Work task.
Rewrite the records below, swapping "top-left" for "upper-left" and changing nothing else. Leave the pictures out of your answer.

Top of Data extract

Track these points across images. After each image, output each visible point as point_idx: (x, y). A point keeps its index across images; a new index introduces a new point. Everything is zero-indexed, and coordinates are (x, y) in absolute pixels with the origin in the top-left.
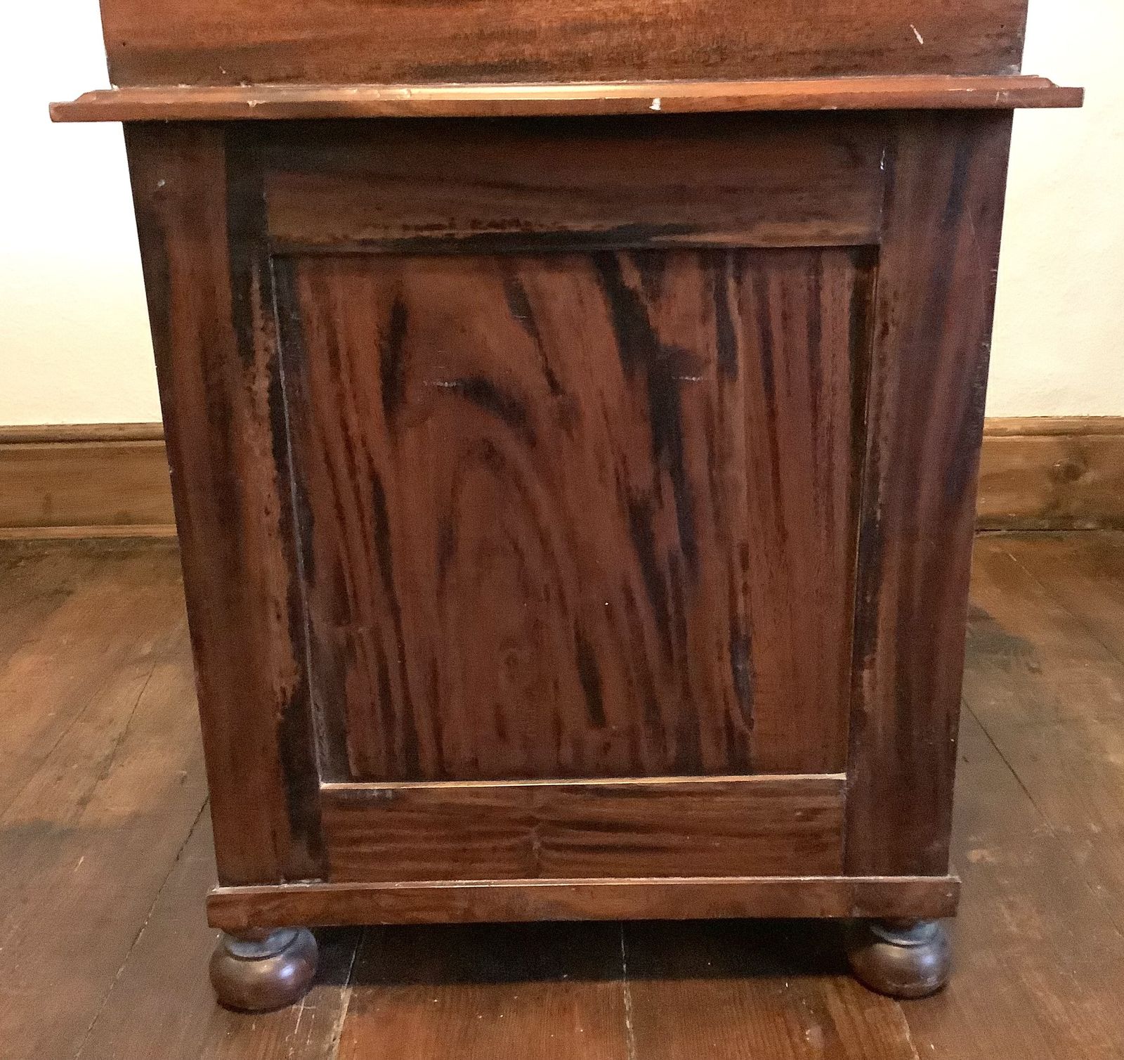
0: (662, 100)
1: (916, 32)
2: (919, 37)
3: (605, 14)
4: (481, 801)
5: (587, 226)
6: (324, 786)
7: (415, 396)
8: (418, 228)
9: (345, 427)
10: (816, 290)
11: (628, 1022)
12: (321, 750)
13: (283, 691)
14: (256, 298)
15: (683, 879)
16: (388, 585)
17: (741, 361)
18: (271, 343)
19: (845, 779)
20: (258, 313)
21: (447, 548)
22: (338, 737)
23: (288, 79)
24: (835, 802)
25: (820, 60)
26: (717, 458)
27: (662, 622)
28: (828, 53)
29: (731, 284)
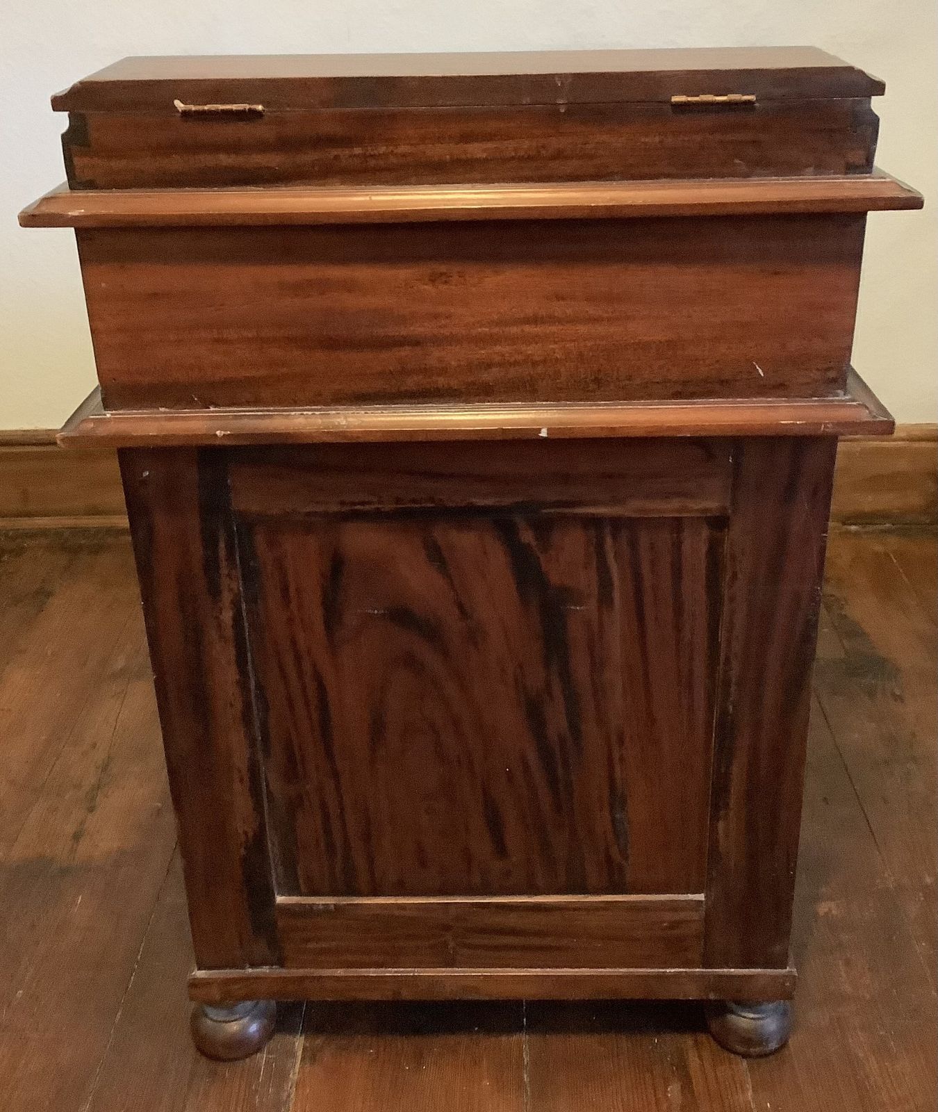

Bottom of Data extract

Output for this exercise.
Track these points across images. After each image, output each visible point as point_idx: (x, y). A point keeps its index across images; a new index introduces a new point. Everything is zero-indexed, and coordinates are (x, y) in absolute pixels with the origin in the upper-left.
0: (662, 100)
1: (916, 32)
2: (919, 37)
3: (605, 14)
4: (481, 801)
5: (587, 226)
6: (324, 786)
7: (415, 396)
8: (418, 228)
9: (345, 427)
10: (816, 290)
11: (628, 1022)
12: (321, 750)
13: (283, 691)
14: (256, 298)
15: (683, 879)
16: (388, 585)
17: (741, 361)
18: (271, 343)
19: (845, 779)
20: (258, 313)
21: (447, 548)
22: (338, 737)
23: (288, 79)
24: (835, 802)
25: (820, 60)
26: (717, 458)
27: (662, 622)
28: (828, 53)
29: (731, 284)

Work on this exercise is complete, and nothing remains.